Dancers at the 2023 Guelaguetza. Photo: Rebocito Serrano Robles

Senderos, Dr. Nereida Robles Vásquez, Fe Silva-Robles, Helen Aldana, $50,000 - To compensate five Senderos dance and music teachers—who were previously volunteers—equitably for their time teaching.

Rise Together funds were used to help pay our dance and music instructors—many of whom have been teaching since the founding of the program 20 years ago. The grant has helped us move towards becoming a more equitable organization that values the labor of our teachers. It has also set the precedent to value the work of cultural preservation. Each teacher has about 10 - 15 students and we encourage their parents to be active participants. We estimate having a direct impact on 100 Santa Cruz residents—youth and family members. With the support of compensating our teachers, we are able to focus on the needs of each class and students—creating healthier space for people to learn and practice their traditions.

At a Community Archives information session with the Japanese American Citizens League.

UC Santa Cruz University Library, Community Archives Program, Rebecca Hernandez, $4,800 - To provide payment to community members we work with, provide scanners and hard drives to community members so they can begin scanning materials they choose.

Rise Together funds enabled me to purchase nine scanners and portable hard drives, making it possible for us to start planning workshops and information sessions. Additionally, we’re purchasing gift cards to compensate community members for participation in discussion groups. We will be using the scanners at a summer institute planned in collaboration with Film & Digital Media and Special Collections and Archives.
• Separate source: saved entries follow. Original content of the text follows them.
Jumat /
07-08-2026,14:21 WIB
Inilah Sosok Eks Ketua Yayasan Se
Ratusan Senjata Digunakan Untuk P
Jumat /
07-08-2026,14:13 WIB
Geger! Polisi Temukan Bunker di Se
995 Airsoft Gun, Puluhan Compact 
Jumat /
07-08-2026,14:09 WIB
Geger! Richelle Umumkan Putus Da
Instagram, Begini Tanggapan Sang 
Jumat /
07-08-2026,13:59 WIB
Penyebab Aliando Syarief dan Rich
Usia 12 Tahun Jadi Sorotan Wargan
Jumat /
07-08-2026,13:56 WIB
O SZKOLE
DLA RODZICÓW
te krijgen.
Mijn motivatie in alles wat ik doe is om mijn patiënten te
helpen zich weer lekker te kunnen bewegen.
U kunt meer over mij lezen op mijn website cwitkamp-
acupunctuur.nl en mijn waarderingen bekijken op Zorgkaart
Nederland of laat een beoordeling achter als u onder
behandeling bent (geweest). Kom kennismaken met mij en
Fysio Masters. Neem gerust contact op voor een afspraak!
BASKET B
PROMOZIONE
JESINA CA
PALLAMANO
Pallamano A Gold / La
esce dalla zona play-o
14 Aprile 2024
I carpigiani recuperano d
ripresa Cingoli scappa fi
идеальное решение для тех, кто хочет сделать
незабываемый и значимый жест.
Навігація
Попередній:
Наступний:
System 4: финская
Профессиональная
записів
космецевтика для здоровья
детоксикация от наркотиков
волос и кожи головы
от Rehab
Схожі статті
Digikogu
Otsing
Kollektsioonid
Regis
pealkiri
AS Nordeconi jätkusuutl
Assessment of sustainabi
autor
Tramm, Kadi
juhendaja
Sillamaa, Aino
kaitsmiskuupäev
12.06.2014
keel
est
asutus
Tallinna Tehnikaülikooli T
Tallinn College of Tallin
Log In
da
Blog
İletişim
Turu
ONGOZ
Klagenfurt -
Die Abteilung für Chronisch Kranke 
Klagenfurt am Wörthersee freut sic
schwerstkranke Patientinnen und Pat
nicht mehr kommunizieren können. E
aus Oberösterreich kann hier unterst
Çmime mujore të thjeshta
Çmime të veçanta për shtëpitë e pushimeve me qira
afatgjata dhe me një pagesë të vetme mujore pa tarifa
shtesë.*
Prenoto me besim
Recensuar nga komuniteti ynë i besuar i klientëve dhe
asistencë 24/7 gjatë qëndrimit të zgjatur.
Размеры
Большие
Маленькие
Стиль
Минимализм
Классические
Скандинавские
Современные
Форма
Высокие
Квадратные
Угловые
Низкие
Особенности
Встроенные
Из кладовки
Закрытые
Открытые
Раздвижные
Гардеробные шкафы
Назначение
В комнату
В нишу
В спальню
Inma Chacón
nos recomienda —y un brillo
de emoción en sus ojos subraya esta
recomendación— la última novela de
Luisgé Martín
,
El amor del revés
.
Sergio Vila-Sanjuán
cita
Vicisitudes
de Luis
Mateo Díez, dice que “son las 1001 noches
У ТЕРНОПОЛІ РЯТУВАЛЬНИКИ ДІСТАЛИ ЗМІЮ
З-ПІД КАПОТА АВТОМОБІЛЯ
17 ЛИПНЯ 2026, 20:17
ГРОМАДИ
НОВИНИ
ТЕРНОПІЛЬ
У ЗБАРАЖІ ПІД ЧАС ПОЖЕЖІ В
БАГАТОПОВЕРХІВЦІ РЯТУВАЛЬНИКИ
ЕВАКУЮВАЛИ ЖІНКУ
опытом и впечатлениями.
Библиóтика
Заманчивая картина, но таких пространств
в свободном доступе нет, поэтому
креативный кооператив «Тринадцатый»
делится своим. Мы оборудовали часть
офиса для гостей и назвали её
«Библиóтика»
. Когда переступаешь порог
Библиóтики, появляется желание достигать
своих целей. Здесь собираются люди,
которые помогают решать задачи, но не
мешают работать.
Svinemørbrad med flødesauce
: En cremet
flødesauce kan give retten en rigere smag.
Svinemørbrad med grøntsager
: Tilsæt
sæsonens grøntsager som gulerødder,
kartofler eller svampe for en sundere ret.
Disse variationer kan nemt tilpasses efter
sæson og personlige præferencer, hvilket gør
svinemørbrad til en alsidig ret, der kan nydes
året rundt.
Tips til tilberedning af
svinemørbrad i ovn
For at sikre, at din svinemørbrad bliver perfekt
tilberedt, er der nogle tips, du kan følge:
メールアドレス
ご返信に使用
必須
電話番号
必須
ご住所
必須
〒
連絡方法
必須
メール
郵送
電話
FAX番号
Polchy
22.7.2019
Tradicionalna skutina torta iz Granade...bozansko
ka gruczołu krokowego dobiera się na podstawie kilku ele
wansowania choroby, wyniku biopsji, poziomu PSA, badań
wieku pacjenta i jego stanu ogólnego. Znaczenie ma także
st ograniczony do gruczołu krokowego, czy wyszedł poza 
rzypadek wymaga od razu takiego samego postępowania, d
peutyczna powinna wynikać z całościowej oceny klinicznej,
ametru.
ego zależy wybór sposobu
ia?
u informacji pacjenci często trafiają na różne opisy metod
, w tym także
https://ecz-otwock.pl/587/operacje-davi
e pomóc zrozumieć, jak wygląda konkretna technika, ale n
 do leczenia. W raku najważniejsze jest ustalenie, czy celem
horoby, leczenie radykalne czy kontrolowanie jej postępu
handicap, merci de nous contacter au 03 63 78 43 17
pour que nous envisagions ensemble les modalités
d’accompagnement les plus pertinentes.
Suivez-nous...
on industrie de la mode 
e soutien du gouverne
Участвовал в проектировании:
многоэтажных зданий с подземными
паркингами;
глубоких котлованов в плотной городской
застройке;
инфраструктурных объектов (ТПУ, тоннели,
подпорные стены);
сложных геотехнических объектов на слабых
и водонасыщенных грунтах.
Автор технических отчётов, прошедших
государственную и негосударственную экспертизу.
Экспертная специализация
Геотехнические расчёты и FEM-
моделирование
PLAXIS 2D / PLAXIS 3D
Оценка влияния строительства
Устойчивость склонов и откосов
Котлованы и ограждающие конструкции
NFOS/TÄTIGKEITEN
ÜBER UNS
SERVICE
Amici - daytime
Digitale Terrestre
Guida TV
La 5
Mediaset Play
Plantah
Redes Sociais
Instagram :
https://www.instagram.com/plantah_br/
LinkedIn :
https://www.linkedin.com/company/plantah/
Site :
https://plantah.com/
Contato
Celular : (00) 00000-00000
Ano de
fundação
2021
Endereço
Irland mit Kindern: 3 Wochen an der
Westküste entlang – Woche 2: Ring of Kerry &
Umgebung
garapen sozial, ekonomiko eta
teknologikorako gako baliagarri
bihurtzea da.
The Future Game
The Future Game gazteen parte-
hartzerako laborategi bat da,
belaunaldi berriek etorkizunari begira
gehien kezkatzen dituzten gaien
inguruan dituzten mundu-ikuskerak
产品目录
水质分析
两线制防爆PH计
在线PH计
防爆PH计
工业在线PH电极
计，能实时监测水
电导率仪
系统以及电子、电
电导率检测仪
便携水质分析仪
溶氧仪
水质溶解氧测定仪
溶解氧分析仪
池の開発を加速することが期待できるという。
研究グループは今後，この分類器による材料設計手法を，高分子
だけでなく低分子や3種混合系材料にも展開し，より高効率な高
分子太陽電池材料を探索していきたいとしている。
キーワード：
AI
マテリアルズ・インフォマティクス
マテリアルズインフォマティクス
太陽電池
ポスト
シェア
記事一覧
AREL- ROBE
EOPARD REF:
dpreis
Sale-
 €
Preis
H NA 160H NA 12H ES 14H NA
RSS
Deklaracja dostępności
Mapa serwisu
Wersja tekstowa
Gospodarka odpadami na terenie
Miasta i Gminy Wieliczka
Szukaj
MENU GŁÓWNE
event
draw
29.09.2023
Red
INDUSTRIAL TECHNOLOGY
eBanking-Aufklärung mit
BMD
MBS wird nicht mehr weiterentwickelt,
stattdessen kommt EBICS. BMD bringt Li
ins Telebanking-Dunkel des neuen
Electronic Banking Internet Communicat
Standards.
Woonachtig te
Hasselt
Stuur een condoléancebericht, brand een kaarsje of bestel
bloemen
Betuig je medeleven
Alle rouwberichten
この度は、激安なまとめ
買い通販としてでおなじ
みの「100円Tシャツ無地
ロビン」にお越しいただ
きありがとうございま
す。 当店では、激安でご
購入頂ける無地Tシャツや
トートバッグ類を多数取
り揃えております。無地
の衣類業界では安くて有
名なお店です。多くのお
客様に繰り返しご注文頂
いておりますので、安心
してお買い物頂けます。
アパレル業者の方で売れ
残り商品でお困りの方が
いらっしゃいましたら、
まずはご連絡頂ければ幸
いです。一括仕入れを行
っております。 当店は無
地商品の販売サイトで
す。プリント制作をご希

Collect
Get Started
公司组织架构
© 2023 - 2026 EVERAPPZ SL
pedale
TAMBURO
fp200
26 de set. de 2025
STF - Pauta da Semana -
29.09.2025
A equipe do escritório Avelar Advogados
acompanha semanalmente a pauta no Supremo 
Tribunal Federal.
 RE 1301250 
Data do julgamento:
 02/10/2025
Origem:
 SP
WFF Cine Se Puede Fellows Past and Present with award-winning Mexico City director Carlos Perez Osorio.

Watsonville Film Festival, Consuelo Alba, $18,000 - For the Cine Se Puede Fellowship which supports a cohort of emerging Latine filmmakers at any stage of their film project for one year.

Thanks to the Rise Together grant, we are supporting four emerging filmmakers and six past fellows by providing funding, mentorship, peer to peer support and networking opportunities. Our 2023 Cine Se Puede Fellows have had day-long workshops with Hollywood screenwriter Ligiah Villalobos, Ariel winning Mexican director Carlos Perez Osorio, and Bay Area award-winning director / producer Vickie Ponce. Our current fellows are finishing their scripts and getting ready to start their pre-production plans. We will take them to the Bay Area Media Makers Summit in August to expand their horizons and networking opportunities. Our Cine Se Puede Fellows are collaborating on different projects, including a documentary film about the devastating effects of flooding and evacuations in Pajaro.